▶ [Task requirements]: Could you output each line of the data that follows exactly?

▶ [Input data]:
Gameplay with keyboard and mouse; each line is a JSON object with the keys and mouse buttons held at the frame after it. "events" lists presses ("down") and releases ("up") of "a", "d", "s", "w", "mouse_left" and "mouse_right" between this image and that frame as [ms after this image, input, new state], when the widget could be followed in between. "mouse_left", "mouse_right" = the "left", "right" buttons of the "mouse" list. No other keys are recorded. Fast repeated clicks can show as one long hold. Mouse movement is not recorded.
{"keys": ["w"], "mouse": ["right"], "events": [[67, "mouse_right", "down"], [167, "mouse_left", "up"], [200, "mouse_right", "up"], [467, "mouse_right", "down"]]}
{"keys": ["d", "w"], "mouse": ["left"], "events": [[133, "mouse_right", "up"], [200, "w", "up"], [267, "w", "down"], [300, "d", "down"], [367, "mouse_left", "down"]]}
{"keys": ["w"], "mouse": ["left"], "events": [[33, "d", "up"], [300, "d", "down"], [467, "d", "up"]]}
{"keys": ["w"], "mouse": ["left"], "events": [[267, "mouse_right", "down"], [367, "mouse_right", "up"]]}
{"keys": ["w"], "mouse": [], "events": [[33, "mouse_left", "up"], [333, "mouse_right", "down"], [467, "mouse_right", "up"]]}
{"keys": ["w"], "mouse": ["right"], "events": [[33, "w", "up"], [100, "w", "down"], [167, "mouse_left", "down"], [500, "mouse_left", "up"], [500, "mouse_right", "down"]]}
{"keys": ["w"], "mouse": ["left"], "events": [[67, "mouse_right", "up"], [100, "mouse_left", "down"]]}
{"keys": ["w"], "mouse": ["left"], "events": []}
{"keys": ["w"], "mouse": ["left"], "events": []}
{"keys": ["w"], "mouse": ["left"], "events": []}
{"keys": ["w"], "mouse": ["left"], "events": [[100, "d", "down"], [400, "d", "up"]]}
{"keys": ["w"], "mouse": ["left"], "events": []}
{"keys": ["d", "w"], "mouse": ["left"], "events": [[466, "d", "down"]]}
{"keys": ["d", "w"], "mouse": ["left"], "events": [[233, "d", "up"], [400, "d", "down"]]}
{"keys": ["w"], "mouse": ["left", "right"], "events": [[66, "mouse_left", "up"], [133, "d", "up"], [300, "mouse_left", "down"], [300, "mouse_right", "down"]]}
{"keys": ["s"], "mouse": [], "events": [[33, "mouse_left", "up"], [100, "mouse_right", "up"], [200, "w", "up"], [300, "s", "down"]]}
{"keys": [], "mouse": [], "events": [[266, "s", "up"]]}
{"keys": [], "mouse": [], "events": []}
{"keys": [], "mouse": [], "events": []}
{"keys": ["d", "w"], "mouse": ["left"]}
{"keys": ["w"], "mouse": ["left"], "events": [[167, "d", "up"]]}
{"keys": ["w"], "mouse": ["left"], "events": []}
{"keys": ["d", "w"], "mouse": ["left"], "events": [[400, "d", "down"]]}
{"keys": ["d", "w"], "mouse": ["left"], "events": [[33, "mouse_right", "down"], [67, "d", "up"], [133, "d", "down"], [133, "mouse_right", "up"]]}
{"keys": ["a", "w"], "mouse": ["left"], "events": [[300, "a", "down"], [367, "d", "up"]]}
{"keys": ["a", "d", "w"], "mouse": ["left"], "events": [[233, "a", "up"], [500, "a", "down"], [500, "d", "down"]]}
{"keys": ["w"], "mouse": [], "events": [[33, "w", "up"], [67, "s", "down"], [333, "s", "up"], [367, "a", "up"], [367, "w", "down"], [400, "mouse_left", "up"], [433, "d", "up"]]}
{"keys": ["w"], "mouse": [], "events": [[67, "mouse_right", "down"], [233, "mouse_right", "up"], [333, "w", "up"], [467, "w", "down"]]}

▶ [Result of the exercise]:
Gameplay with keyboard and mouse; each line is a JSON object with the keys and mouse buttons held at the frame after it. "events" lists presses ("down") and releases ("up") of "a", "d", "s", "w", "mouse_left" and "mouse_right" between this image and that frame as [ms after this image, input, new state], when the widget could be followed in between. "mouse_left", "mouse_right" = the "left", "right" buttons of the "mouse" list. No other keys are recorded. Fast repeated clicks can show as one long hold. Mouse movement is not recorded.
{"keys": ["w"], "mouse": ["right"], "events": [[67, "mouse_right", "down"], [167, "mouse_left", "up"], [200, "mouse_right", "up"], [467, "mouse_right", "down"]]}
{"keys": ["d", "w"], "mouse": ["left"], "events": [[133, "mouse_right", "up"], [200, "w", "up"], [267, "w", "down"], [300, "d", "down"], [367, "mouse_left", "down"]]}
{"keys": ["w"], "mouse": ["left"], "events": [[33, "d", "up"], [300, "d", "down"], [467, "d", "up"]]}
{"keys": ["w"], "mouse": ["left"], "events": [[267, "mouse_right", "down"], [367, "mouse_right", "up"]]}
{"keys": ["w"], "mouse": [], "events": [[33, "mouse_left", "up"], [333, "mouse_right", "down"], [467, "mouse_right", "up"]]}
{"keys": ["w"], "mouse": ["right"], "events": [[33, "w", "up"], [100, "w", "down"], [167, "mouse_left", "down"], [500, "mouse_left", "up"], [500, "mouse_right", "down"]]}
{"keys": ["w"], "mouse": ["left"], "events": [[67, "mouse_right", "up"], [100, "mouse_left", "down"]]}
{"keys": ["w"], "mouse": ["left"], "events": []}
{"keys": ["w"], "mouse": ["left"], "events": []}
{"keys": ["w"], "mouse": ["left"], "events": []}
{"keys": ["w"], "mouse": ["left"], "events": [[100, "d", "down"], [400, "d", "up"]]}
{"keys": ["w"], "mouse": ["left"], "events": []}
{"keys": ["d", "w"], "mouse": ["left"], "events": [[466, "d", "down"]]}
{"keys": ["d", "w"], "mouse": ["left"], "events": [[233, "d", "up"], [400, "d", "down"]]}
{"keys": ["w"], "mouse": ["left", "right"], "events": [[66, "mouse_left", "up"], [133, "d", "up"], [300, "mouse_left", "down"], [300, "mouse_right", "down"]]}
{"keys": ["s"], "mouse": [], "events": [[33, "mouse_left", "up"], [100, "mouse_right", "up"], [200, "w", "up"], [300, "s", "down"]]}
{"keys": [], "mouse": [], "events": [[266, "s", "up"]]}
{"keys": [], "mouse": [], "events": []}
{"keys": [], "mouse": [], "events": []}
{"keys": ["d", "w"], "mouse": ["left"]}
{"keys": ["w"], "mouse": ["left"], "events": [[167, "d", "up"]]}
{"keys": ["w"], "mouse": ["left"], "events": []}
{"keys": ["d", "w"], "mouse": ["left"], "events": [[400, "d", "down"]]}
{"keys": ["d", "w"], "mouse": ["left"], "events": [[33, "mouse_right", "down"], [67, "d", "up"], [133, "d", "down"], [133, "mouse_right", "up"]]}
{"keys": ["a", "w"], "mouse": ["left"], "events": [[300, "a", "down"], [367, "d", "up"]]}
{"keys": ["a", "d", "w"], "mouse": ["left"], "events": [[233, "a", "up"], [500, "a", "down"], [500, "d", "down"]]}
{"keys": ["w"], "mouse": [], "events": [[33, "w", "up"], [67, "s", "down"], [333, "s", "up"], [367, "a", "up"], [367, "w", "down"], [400, "mouse_left", "up"], [433, "d", "up"]]}
{"keys": ["w"], "mouse": [], "events": [[67, "mouse_right", "down"], [233, "mouse_right", "up"], [333, "w", "up"], [467, "w", "down"]]}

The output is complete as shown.